Researchers from the RAND Corporation say drugs prices in the U.S. are 2.56 times higher than in 32 other nations. While that may seem unnerving enough, their report reveals unbranded and generic medications have little to do with this gap. In fact, when just looking at brand name drugs, the U.S. price is 3.44 times higher than the rest of the world.

“Brand-name drugs are the primary driver of the higher prescription drug prices in the United States,” says study lead author Andrew Mulcahy in a media release. “We found consistently high U.S. brand name prices regardless of our methodological decisions.”

The global policy think tank’s report finds generic drugs actually make up 84 percent of the medications sold in America, but only account for 12 percent of the amount of money spent on prescriptions each year. In comparison to most nations, Americans pay less for generic drugs.

‘We pay through the nose’ for brand-name drugs

RAND researchers examined 2018 data on worldwide drug prices; the most up-to-date figures comparing U.S. prices to other nations in the Organization for Economic Co-operation and Development.

The team calculated price indexes under a wide range of different scenarios. While some discounts shortened the gap between the U.S. and the world, the overall price of prescriptions always came out significantly higher in America. When looking at generic substitutes however, the U.S. consistently came out ahead of the rest of the world. On average, unbranded medications cost 84 percent of what they do in other countries.

“For the generic drugs that make up a large majority of the prescriptions written in the United States, our costs are lower,” the senior health policy researcher at RAND says. “It’s just for the brand name drugs that we pay through the nose.”

How do other major countries compare?

The study finds, among the G7 nations, the United Kingdom, France, and Italy typically have the lowest prescription drug prices. Canada, Germany, and Japan have higher prices in comparison. While previous reports have also studied how the U.S. measures up to the rest of the G7, RAND says that data is nearly a decade old.

The new report estimates industry-standard IQVIA MIDAS data for drug sales in 2018. Researchers analyzed American prices in comparison to 32 OECD nations. The sales data factors in most of the prescription drugs currently on the market in the U.S.

They also examined several subsets of prescription medications, including brand name originators, generics, biologics, and nonbiologic drugs. The results reveal some of the highest-priced prescriptions cost thousands of dollars per treatment in the United States. These drugs usually treat life-threatening conditions like cancer or hepatitis C.

“Many of the most-expensive medications are the biologic treatments that we often see advertised on television,” Mulcahy adds. “The hope is that competition from biosimilars will drive down prices and spending for biologics. But biosimilars are available for only a handful of biologics in the United States.”

The prescription drug boom of the 2000’s

Study authors reveal that this staggering surge in drug prices worldwide took off in the last two decades. Across all OECD nations, $795 billion was spent on prescription drugs in 2018.
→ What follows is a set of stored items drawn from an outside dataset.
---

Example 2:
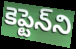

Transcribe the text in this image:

కెప్టెన్‌ని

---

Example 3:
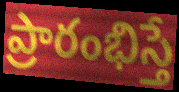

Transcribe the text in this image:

ప్రారంభిస్తే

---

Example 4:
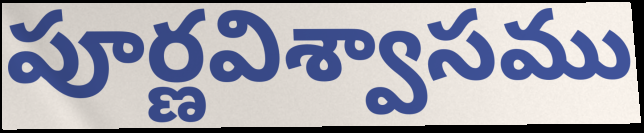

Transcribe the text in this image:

పూర్ణవిశ్వాసము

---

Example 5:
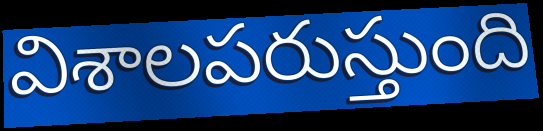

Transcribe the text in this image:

విశాలపరుస్తుందిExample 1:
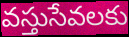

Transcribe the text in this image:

వస్తుసేవలకు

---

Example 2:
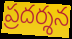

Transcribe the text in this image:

The U.S. accounted for 58 percent of these sales however, this only made up 24 percent of the volume of drugs sold. Researchers believe prescription drug spending makes up over 10 percent of all health care costs in the nation now.

Between 2000 and 2017, drug spending skyrocketed by 76 percent. The study warns that those costs will likely increase faster than other health care expenses over the next 10 years.

The study appears in RAND’s report, “International Prescription Drug Price Comparisons: Current Empirical Estimates and Comparison with Previous Studies.”